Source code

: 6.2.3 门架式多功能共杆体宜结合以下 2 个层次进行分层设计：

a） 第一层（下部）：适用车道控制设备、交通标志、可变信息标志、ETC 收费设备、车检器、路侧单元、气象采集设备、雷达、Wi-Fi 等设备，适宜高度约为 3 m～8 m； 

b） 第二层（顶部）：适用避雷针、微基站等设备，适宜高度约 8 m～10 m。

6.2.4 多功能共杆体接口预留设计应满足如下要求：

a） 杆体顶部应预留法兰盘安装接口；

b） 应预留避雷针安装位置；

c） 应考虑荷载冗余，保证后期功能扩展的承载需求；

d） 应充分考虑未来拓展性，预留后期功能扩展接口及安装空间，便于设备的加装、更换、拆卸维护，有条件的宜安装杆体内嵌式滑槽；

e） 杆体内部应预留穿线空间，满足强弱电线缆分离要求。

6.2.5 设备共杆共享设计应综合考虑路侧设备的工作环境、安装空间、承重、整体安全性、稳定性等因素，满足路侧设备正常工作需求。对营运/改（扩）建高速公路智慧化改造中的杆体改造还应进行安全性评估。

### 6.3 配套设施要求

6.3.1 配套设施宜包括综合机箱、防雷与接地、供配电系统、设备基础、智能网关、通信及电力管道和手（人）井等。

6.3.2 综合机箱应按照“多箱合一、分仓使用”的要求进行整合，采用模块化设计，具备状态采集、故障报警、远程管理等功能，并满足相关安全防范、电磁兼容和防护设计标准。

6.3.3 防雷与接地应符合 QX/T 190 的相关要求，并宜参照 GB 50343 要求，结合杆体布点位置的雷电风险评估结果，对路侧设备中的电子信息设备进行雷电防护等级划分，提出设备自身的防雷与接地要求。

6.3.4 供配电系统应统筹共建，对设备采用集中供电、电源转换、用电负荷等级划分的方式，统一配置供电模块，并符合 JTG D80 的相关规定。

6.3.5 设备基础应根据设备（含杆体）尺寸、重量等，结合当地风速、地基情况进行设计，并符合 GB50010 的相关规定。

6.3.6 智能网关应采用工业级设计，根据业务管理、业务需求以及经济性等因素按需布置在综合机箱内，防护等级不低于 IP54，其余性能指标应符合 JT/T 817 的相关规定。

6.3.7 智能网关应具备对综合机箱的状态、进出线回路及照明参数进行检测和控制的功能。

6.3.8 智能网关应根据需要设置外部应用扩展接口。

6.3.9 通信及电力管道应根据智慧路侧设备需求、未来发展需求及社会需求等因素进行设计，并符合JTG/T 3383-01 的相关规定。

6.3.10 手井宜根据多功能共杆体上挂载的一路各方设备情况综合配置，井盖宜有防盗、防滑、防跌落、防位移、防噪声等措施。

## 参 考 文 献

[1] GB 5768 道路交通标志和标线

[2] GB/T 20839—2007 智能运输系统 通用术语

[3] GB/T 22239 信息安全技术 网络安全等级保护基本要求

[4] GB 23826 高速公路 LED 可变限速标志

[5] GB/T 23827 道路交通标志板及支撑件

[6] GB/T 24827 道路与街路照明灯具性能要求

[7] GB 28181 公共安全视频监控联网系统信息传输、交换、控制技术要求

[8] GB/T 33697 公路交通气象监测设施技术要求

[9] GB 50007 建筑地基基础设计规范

→ **About this exercise**: Copy the records above. Leave out nothing.

→ **Your response**:
Source code

: 6.2.3 门架式多功能共杆体宜结合以下 2 个层次进行分层设计：

a） 第一层（下部）：适用车道控制设备、交通标志、可变信息标志、ETC 收费设备、车检器、路侧单元、气象采集设备、雷达、Wi-Fi 等设备，适宜高度约为 3 m～8 m； 

b） 第二层（顶部）：适用避雷针、微基站等设备，适宜高度约 8 m～10 m。

6.2.4 多功能共杆体接口预留设计应满足如下要求：

a） 杆体顶部应预留法兰盘安装接口；

b） 应预留避雷针安装位置；

c） 应考虑荷载冗余，保证后期功能扩展的承载需求；

d） 应充分考虑未来拓展性，预留后期功能扩展接口及安装空间，便于设备的加装、更换、拆卸维护，有条件的宜安装杆体内嵌式滑槽；

e） 杆体内部应预留穿线空间，满足强弱电线缆分离要求。

6.2.5 设备共杆共享设计应综合考虑路侧设备的工作环境、安装空间、承重、整体安全性、稳定性等因素，满足路侧设备正常工作需求。对营运/改（扩）建高速公路智慧化改造中的杆体改造还应进行安全性评估。

### 6.3 配套设施要求

6.3.1 配套设施宜包括综合机箱、防雷与接地、供配电系统、设备基础、智能网关、通信及电力管道和手（人）井等。

6.3.2 综合机箱应按照“多箱合一、分仓使用”的要求进行整合，采用模块化设计，具备状态采集、故障报警、远程管理等功能，并满足相关安全防范、电磁兼容和防护设计标准。

6.3.3 防雷与接地应符合 QX/T 190 的相关要求，并宜参照 GB 50343 要求，结合杆体布点位置的雷电风险评估结果，对路侧设备中的电子信息设备进行雷电防护等级划分，提出设备自身的防雷与接地要求。

6.3.4 供配电系统应统筹共建，对设备采用集中供电、电源转换、用电负荷等级划分的方式，统一配置供电模块，并符合 JTG D80 的相关规定。

6.3.5 设备基础应根据设备（含杆体）尺寸、重量等，结合当地风速、地基情况进行设计，并符合 GB50010 的相关规定。

6.3.6 智能网关应采用工业级设计，根据业务管理、业务需求以及经济性等因素按需布置在综合机箱内，防护等级不低于 IP54，其余性能指标应符合 JT/T 817 的相关规定。

6.3.7 智能网关应具备对综合机箱的状态、进出线回路及照明参数进行检测和控制的功能。

6.3.8 智能网关应根据需要设置外部应用扩展接口。

6.3.9 通信及电力管道应根据智慧路侧设备需求、未来发展需求及社会需求等因素进行设计，并符合JTG/T 3383-01 的相关规定。

6.3.10 手井宜根据多功能共杆体上挂载的一路各方设备情况综合配置，井盖宜有防盗、防滑、防跌落、防位移、防噪声等措施。

## 参 考 文 献

[1] GB 5768 道路交通标志和标线

[2] GB/T 20839—2007 智能运输系统 通用术语

[3] GB/T 22239 信息安全技术 网络安全等级保护基本要求

[4] GB 23826 高速公路 LED 可变限速标志

[5] GB/T 23827 道路交通标志板及支撑件

[6] GB/T 24827 道路与街路照明灯具性能要求

[7] GB 28181 公共安全视频监控联网系统信息传输、交换、控制技术要求

[8] GB/T 33697 公路交通气象监测设施技术要求

[9] GB 50007 建筑地基基础设计规范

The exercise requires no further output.